First things first: a PRNG (Pseudo Random Number Generator) can not provide a one-time pad.
As a reminder: a one-time pad…
- has to be truly random,
- must be at least as long as the plaintext,
- is never reused in whole or in part, and
- is kept completely secret.
Only when all four points are met, we´re talking about OTP.
Your PRNG idea fails to meet those parameters as it is neither truly random, nor as long as the plaintext. Also, when not using a CSRNG (Cryptographically Secure Random Number Generator), you´re bound to reuse it in part due to the repeating internal state of regular PRNG algorithms.
Example: the “Mersenne Twister” PRNG you mentioned as example is not cryptographically secure. Given a small amount of output, it´s relatively easy to compute all future outputs. In other words: it´s rather predictable and nothing you want to use when it comes to cryptography. Such algorithms were not build to be cryptographically secure! They were designed for things like Monte-Carlo simulations.

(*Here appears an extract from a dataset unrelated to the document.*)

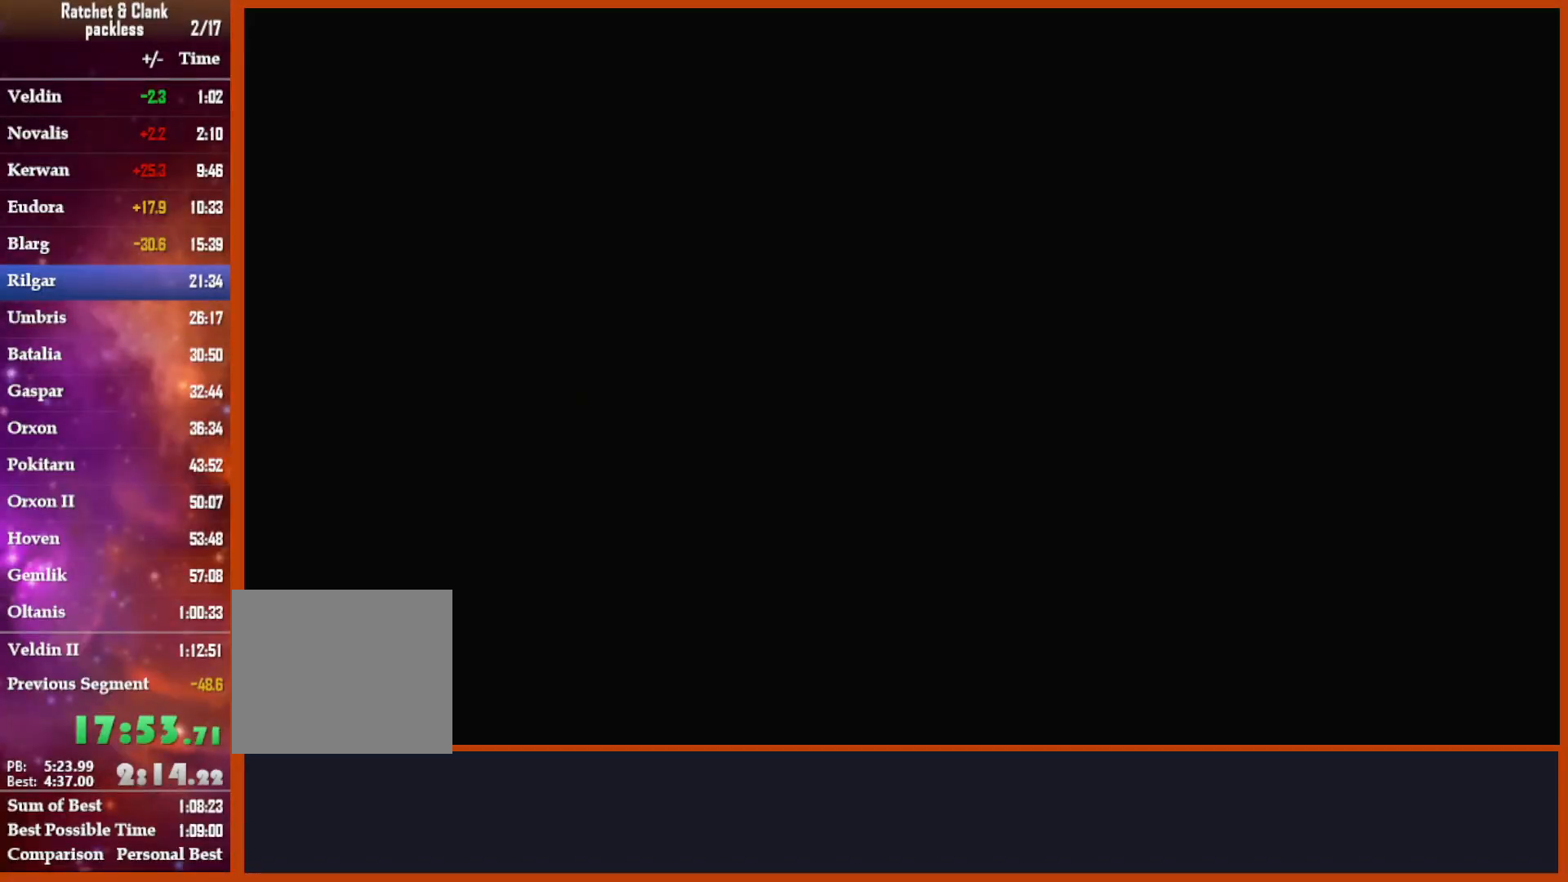
{"buttons": [], "left_stick": "center", "right_stick": "center", "events": [[83, "START", "down"], [283, "START", "up"], [300, "START", "down"], [433, "START", "up"]]}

Keeping it short (and actively ignoring other potential issues like missing authentication etc.): the security of your “cipher” will stand and fall with the security of your PRNG – which means that whatever you create with a regular PRNG, can not be considered to be cryptographically secure.
Honestly, when I look at the well-vetted options available (various cryptographically secure stream-ciphers, numerous secure block ciphers which can be run in CTR mode, etc.) I can only wonder why you would even think about creating your own, home-brew solution based on some PRNG. You can trust in the fact that trying to create a stream cipher based on a simple PRNG is a really bad idea.
Same goes for your related key generation ideas… there is a reason why pbkdf solutions exist!